Penetapan status tersangka tersebut disampaikan Kapolrestabes Palembang Kombes Pol Sonny Mahar Budi Adityawan kepada awak media, Senin (7/9/2026).
Sonny mengatakan, penetapan tersangka dilakukan setelah penyidik melakukan pendalaman dan gelar perkara terhadap laporan yang sebelumnya diterima kepolisian.
“Dari Satreskrim Polrestabes Palembang, khususnya Unit PPA, telah melakukan pendalaman dengan tetap mengutamakan prinsip kehati-hatian dan telah melakukan gelar perkara,” kata Sonny.
Menurutnya, dari hasil gelar perkara tersebut, penyidik menemukan sedikitnya dua alat bukti yang dinilai cukup untuk menaikkan status hukum HM dari terlapor menjadi tersangka.
“Ya, dari kegiatan gelar perkara itu, hasilnya penyidik menemukan dua alat bukti yang cukup, sehingga penyidik meyakini bahwa yang bersangkutan untuk dinaikkan statusnya menjadi tersangka,” ujarnya.
Perkara tersebut bermula dari laporan seorang mahasiswi berinisial LF (20) yang diterima Polrestabes Palembang pada 16 Desember 2025.
Laporan itu tercatat dengan nomor LP/B/3856/XII/2025/SPKT/Polrestabes Palembang/Polda Sumsel.
Dalam laporan tersebut, LF melaporkan dugaan tindak pidana kekerasan seksual yang disebut terjadi di sebuah kantor hukum milik HM di kawasan Jalan Musi VI Way Hitam, Kelurahan Siring Agung, Kecamatan Ilir Barat I, Palembang.
Peristiwa yang dilaporkan itu disebut terjadi pada Kamis (11/12/2025) sekitar pukul 12.30 WIB.
Berdasarkan keterangan yang tercantum dalam laporan, saat itu LF datang ke kantor tersebut untuk menyerahkan tugas makalah.

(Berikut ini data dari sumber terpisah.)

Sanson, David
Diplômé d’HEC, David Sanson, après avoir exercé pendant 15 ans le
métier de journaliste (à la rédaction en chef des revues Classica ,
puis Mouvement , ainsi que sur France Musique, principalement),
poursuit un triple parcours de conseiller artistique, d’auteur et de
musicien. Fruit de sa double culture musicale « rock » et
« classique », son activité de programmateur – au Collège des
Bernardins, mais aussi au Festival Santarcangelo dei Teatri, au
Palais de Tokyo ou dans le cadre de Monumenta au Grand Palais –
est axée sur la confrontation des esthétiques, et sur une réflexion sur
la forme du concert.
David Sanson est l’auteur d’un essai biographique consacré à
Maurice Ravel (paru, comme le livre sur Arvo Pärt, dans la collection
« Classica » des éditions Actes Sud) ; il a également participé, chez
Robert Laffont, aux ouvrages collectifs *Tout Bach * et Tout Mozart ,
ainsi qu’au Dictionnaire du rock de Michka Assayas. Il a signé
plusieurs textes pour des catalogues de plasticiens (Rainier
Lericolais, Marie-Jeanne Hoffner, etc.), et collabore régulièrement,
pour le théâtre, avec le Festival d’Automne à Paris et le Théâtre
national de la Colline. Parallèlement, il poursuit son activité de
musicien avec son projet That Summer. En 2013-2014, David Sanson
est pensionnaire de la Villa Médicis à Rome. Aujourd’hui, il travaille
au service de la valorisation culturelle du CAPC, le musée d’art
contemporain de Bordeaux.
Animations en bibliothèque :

Korban kemudian disebut diminta masuk ke ruang kerja HM.
Di dalam ruangan, berdasarkan laporan korban, terjadi tindakan yang dinilai tidak pantas dan membuat LF merasa tidak nyaman. Korban mengaku kemudian berusaha menjauh dan menolak tindakan tersebut.
Setelah kejadian itu, LF disebut meminta bantuan kepada seorang asisten dosen.
Dalam perkembangan perkara, polisi kemudian melakukan penyelidikan dan penyidikan, termasuk meminta keterangan serta mengumpulkan alat bukti yang berkaitan dengan laporan tersebut.
Hingga akhirnya, setelah dilakukan gelar perkara, penyidik Unit PPA Satreskrim Polrestabes Palembang menetapkan HM sebagai tersangka.
Meski demikian, penetapan tersangka merupakan bagian dari proses hukum dan tidak serta-merta membuktikan seseorang bersalah. Proses perkara selanjutnya tetap menjadi kewenangan aparat penegak hukum sesuai ketentuan perundang-undangan yang berlaku.
Sumselupdate.com juga tetap membuka ruang bagi HM maupun pihak Universitas Muhammadiyah Palembang untuk memberikan klarifikasi atau hak jawab terkait perkara tersebut.